How questioning your emotions can save you unnecessary suffering
Emotional intensity is information not the truth
Epictetus said that men are disturbed not by things, but by the views they take of things.
The natural response is: yes, obviously. We all know our perspective matters.
If we are asked to actually live it, and suddenly it’s not obvious at all.
This is because living means something uncomfortable: accepting that your immediate emotional reaction might be mistaken. That the anger you feel so certain about might be based on a misunderstanding. That the hurt that feels so justified might be your own creation.
This requires humility that most of us don’t have.
We trust our emotions implicitly. When we feel strongly about something, we assume we have good reason. The feeling itself becomes evidence that we’re right. You wouldn’t be this upset if there weren’t something to be upset about, would you?
Actually, yes. You would.
You’ve been furious about things that turned out to be miscommunications. You’ve been devastated by rejections that later felt like blessings. You’ve been sure about utterly wrong interpretations. Your emotional conviction has been mistaken before. It will be mistaken again.
We need to develop the humility to question even our most convincing emotions.
Not to dismiss them, but to examine them. To ask: what am I assuming right now? What story am I telling that’s creating this feeling? Could I be wrong about what’s happening?
This is different from gaslighting yourself. You’re not denying your experience; you’re questioning your interpretation of it.
Someone doesn’t respond to your message. You feel anxious, then hurt, then angry. Those feelings are real, but the interpretation underneath them, that they’re ignoring you, that you don’t matter to them, that this confirms your worst fears about yourself, that might not be real at all.
Emotional certainty is not wisdom
The humility is in admitting: I feel strongly about this, and I might still be wrong about what it means.
Most of us do the opposite. We let our emotional intensity validate our interpretation. The stronger we feel, the more certain we become. We gather evidence that supports our story and ignore anything that contradicts it.
We’d rather be consistently upset than occasionally wrong.
Emotional growth asks something more complicated: that you hold your reactions lightly enough to examine them. That you stay curious about your own mind even when it’s screaming at you.
This doesn’t mean you shouldn’t trust yourself. It means recognizing that your first reaction is exactly that: first. It’s automatic, conditioned by your history, shaped by your wounds. It’s information, but it’s not necessarily the truth.
Think about the last time you were certain you were right about something, only to learn later you’d misunderstood completely. The feeling was real; the interpretation was wrong.
Now think about how often that might be happening without you ever finding out.
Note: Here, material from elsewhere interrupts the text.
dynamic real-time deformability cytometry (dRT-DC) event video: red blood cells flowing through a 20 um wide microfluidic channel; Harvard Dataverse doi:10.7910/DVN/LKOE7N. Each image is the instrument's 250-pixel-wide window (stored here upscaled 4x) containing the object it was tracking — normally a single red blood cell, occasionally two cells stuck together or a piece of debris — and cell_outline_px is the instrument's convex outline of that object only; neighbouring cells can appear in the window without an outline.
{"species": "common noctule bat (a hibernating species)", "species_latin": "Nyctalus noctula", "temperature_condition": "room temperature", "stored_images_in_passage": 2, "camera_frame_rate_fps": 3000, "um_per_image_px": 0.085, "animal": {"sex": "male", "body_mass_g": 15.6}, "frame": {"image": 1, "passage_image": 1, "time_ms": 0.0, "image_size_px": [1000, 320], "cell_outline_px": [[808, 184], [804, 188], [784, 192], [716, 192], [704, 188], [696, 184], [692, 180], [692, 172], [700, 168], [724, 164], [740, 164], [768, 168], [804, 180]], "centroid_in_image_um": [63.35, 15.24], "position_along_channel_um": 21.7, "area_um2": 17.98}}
How many relationships have suffered because you were sure about someone’s intentions and never questioned your certainty? How many opportunities did you miss because you were sure something wouldn’t work? How much time have you spent suffering over interpretations that were never accurate?
The Stoics practiced something radical: assuming their initial take on things might be incomplete or mistaken, not as self-doubt, but as wisdom.
When you feel that familiar surge of anger or hurt or anxiety, pause. Not to suppress it, but to investigate it. What am I telling myself right now? What assumptions am I making? What would I need to believe for this feeling to make sense? Is that belief definitely true, or just familiar?
This is uncomfortable work. It’s easier to be right than to be curious. It’s easier to blame external circumstances than to examine your internal reactions.
Humility offers freedom.
Freedom from being held hostage by your first interpretation. Freedom from suffering over stories you invented. Freedom to respond to what’s actually happening rather than what you’ve decided is happening.
My takeaway: Treat your emotional reactions as hypotheses rather than conclusions.
Feel the anger, then ask: what else could this mean? Feel the rejection, then wonder: what am I assuming? Feel the certainty, then question: how might I be wrong?
This doesn’t make you weak or uncertain. It makes you flexible. It makes you someone who can navigate reality rather than your distorted version of it.
The views we take of things aren’t just interpretations. They’re choices, though we rarely recognize them as such.
Next time, ask yourself this: what if I’m wrong?




Sharp thinking on emotional humility. The distinction between feeling and interpretation gets lost so easily, especially when intensity validates itself. That line about treating reactions as hypothesese rather than conclusions should be taught in schools. In my experince, the hardest part is catching the interpretation before it solidifies into "truth" within like 3 seconds of the initial feeling.